In recent years, New Labour has supported nuclear power like a rope supports a hanging man (2). Its priority has not been to build new energy supply in line with new economic growth, but to move people to cut back personal energy use and so engage in what the sinisterly named Behaviours Unit of the Department for Environment, Food and Rural Affairs calls ‘pro-environmental behaviours’ (3). New Labour’s idée fixe is not high energy, but low CO2 emissions. That being its main justification for nuclear power, it’s no surprise that other, reputedly safer paths to low CO2 will beat new reactors back into the ground.
In keeping with New Labour’s oh-so-democratic tradition of listening to the masses, Miliband’s NPSs were published as drafts for consultation. But just a few days before, the government-funded Waste and Resources Action Programme (WRAP) gave this game away. Insisting that changes in individual consumption will produce larger cuts in CO2 than cleaning up the UK’s energy supply, WRAP looked forward to you and me ‘avoiding all edible food waste by 2050 (Best Practice)… [or]… fulfilling this intervention 20 years earlier by 2030 (Beyond Best Practice)’ (4). Then, after Miliband published his NPSs, WRAP announced that Britons are guilty of kitchen habits involving food that is ‘cooked, prepared or served too much’, or ‘not used in time’ (5). WRAP also proclaimed that microwaving cold coffee or tea is about five times better for the environment than making a fresh cup – though it added, reassuringly, that this admonition was ‘not about nagging people’ (6).
This is the cost-free, zero-engineering, authoritarian culture behind New Labour’s stated commitment to nuclear: not constructing additional electricity capacity, but dictating how you eat and drink.

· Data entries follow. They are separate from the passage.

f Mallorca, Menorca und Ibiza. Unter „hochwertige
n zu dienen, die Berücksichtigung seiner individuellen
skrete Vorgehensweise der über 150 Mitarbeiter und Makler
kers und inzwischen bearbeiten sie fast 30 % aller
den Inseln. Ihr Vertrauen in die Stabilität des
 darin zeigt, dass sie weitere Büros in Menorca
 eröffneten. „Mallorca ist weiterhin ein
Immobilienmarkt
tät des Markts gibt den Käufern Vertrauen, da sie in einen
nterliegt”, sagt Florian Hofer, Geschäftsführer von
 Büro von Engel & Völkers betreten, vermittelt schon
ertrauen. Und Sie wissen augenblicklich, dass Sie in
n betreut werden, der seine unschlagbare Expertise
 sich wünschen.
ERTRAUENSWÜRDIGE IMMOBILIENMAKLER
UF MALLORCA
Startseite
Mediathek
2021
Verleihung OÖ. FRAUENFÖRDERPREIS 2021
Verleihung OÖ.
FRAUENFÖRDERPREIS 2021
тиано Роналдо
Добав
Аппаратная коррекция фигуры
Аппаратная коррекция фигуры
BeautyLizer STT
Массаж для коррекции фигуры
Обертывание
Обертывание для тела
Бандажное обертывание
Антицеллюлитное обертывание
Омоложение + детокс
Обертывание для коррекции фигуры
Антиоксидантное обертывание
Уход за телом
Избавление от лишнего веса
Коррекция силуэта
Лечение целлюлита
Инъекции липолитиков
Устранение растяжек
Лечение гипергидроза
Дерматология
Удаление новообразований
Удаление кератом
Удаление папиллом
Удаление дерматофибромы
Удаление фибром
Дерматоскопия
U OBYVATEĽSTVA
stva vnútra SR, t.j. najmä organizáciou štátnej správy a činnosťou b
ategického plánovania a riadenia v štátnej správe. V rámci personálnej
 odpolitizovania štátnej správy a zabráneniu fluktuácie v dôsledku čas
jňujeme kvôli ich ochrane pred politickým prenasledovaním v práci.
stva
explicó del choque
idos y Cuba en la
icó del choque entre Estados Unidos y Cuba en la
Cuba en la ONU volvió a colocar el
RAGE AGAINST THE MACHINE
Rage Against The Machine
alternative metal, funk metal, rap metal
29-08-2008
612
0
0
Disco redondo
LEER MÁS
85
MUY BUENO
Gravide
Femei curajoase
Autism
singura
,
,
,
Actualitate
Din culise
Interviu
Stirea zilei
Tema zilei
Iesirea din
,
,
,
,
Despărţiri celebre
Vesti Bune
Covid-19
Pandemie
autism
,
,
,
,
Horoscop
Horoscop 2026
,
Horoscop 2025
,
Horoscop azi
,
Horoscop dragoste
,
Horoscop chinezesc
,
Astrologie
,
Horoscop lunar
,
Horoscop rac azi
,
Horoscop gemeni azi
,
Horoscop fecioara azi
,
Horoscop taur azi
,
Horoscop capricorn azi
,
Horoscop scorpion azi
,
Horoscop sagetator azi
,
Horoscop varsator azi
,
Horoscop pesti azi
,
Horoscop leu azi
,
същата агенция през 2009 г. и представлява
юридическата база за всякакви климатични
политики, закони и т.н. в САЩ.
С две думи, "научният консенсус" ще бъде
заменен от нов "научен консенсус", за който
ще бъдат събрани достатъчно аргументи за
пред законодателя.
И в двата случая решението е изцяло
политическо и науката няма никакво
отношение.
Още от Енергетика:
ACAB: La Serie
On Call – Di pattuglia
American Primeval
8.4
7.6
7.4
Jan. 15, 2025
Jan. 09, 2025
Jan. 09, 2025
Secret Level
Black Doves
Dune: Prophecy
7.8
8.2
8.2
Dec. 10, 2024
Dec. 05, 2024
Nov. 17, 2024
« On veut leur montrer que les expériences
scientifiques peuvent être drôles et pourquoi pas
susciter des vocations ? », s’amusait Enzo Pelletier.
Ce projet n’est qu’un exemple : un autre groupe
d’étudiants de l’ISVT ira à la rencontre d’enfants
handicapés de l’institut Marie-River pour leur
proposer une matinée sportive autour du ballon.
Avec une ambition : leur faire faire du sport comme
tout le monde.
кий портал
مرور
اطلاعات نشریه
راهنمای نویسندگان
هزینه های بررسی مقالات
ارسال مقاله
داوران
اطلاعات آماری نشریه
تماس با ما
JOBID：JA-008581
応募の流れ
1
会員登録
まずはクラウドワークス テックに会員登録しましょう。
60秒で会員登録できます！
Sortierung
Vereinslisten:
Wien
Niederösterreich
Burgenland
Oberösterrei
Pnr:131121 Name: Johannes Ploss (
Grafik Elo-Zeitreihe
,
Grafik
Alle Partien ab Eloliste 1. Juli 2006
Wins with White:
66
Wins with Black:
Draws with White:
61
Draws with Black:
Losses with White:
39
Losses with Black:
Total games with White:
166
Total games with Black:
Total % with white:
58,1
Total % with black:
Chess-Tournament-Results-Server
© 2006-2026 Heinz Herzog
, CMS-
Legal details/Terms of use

We need to remember that, before this week’s apparent conversion to the nuclear cause, the government did not dissent from the Brussels Commission’s laughable goal of making demand for energy in the EU drop by 13 per cent over the period 2007-2020 (7). Indeed as late as the summer, Miliband vaguely averred that ‘by 2050 we may need to produce more electricity than we do today’ (8). Only now has he reluctantly concluded that, ‘having made good progress in building new [energy] infrastructure’ – that is, having completed no major new power stations since 2000 – Labour’s move to a low-carbon economy ‘could also mean that electricity demand increases in the longer term as we use more electricity for transport and domestic use such as heating buildings’ (9).